Our study utilized a large, nationally representative sample from NHANES 2011–2020, enhancing the generalizability of our findings. The identification of a U-shaped relationship between BMI and lumbar BMD provides novel insights into the complex interplay between obesity and bone health. This nonlinear association underscores the need to consider BMI thresholds in clinical assessments, particularly for individuals with BMI ≥ 36.1 kg/m² where mechanical loading may outweigh metabolic risks.

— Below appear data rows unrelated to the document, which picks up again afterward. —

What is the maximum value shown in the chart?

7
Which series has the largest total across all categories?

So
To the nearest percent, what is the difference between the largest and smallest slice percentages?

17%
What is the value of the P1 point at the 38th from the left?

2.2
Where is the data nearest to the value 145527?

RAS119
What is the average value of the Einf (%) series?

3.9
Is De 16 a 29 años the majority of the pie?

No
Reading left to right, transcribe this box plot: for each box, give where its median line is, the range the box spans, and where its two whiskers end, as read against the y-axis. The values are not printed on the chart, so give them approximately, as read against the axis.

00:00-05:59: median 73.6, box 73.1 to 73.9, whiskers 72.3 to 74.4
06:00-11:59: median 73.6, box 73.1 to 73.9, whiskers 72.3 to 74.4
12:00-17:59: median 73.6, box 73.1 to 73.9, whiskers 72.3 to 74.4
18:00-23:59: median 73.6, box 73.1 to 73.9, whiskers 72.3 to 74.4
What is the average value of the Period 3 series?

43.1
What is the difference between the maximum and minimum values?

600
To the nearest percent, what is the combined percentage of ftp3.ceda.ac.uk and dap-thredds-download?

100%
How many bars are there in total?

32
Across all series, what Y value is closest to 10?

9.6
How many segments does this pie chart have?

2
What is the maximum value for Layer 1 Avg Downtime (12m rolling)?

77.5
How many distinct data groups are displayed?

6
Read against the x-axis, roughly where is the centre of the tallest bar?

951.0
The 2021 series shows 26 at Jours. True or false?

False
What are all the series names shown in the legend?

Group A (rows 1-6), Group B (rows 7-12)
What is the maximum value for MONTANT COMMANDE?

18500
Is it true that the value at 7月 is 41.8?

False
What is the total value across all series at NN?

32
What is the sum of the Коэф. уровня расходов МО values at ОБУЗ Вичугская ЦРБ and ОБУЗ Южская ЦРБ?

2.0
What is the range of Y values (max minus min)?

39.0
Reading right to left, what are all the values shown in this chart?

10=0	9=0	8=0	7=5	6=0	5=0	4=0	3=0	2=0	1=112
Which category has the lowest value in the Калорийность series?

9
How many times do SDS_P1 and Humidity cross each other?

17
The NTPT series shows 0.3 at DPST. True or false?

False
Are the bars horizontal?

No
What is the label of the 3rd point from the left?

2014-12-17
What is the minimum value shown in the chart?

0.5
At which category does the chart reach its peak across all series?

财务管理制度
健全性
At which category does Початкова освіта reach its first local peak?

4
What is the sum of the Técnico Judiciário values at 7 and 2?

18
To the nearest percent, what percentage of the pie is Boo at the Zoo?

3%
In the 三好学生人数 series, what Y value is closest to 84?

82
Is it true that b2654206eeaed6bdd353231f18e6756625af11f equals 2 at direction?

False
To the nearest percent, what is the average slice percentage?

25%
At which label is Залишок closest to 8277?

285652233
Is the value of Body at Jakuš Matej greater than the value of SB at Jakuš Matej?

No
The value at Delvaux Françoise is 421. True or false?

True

However, our study has several limitations. First, the cross-sectional design inevitably limited the drawing of an inference of a causal correlation between BMI and lumbar BMD among obese adults. More fundamental mechanistic research was needed to understand their particular mechanism. Second, while BMI is a practical obesity metric in epidemiological settings, it does not differentiate fat mass from lean mass, which are key determinants of bone health. Although NHANES lacks direct body composition data (e.g., DXA-derived fat/lean mass), we adjusted for biochemical markers (albumin and creatinine) as surrogates. Hormonal profiles (e.g., IGF-1 and leptin) were also unavailable, potentially confounding the BMI-BMD relationship. Nevertheless, our findings highlight the need for future studies integrating body composition and hormonal assays to clarify whether the U-shaped association reflects mechanical adaptation or metabolic interplay. Although BMD remains a validated predictor of fracture risk in the general population [30], its utility may be attenuated in obese populations due to the dual regulatory effects of adipose tissue on bone metabolism [5]. For instance, Compston demonstrated that overweight/obese women exhibit higher lumbar BMD without proportional reduction in non-vertebral fracture risk, underscoring the need to integrate bone microarchitecture (trabecular bone score and TBS) or fall risk factors for comprehensive assessment [31]. The BMD rebound observed at BMI > 36.1 kg/m² in our study may reflect mechanoadaptive compensation, although its translation to fracture risk reduction requires prospective validation. These limitations do not invalidate the observed threshold effect but contextualize its interpretation.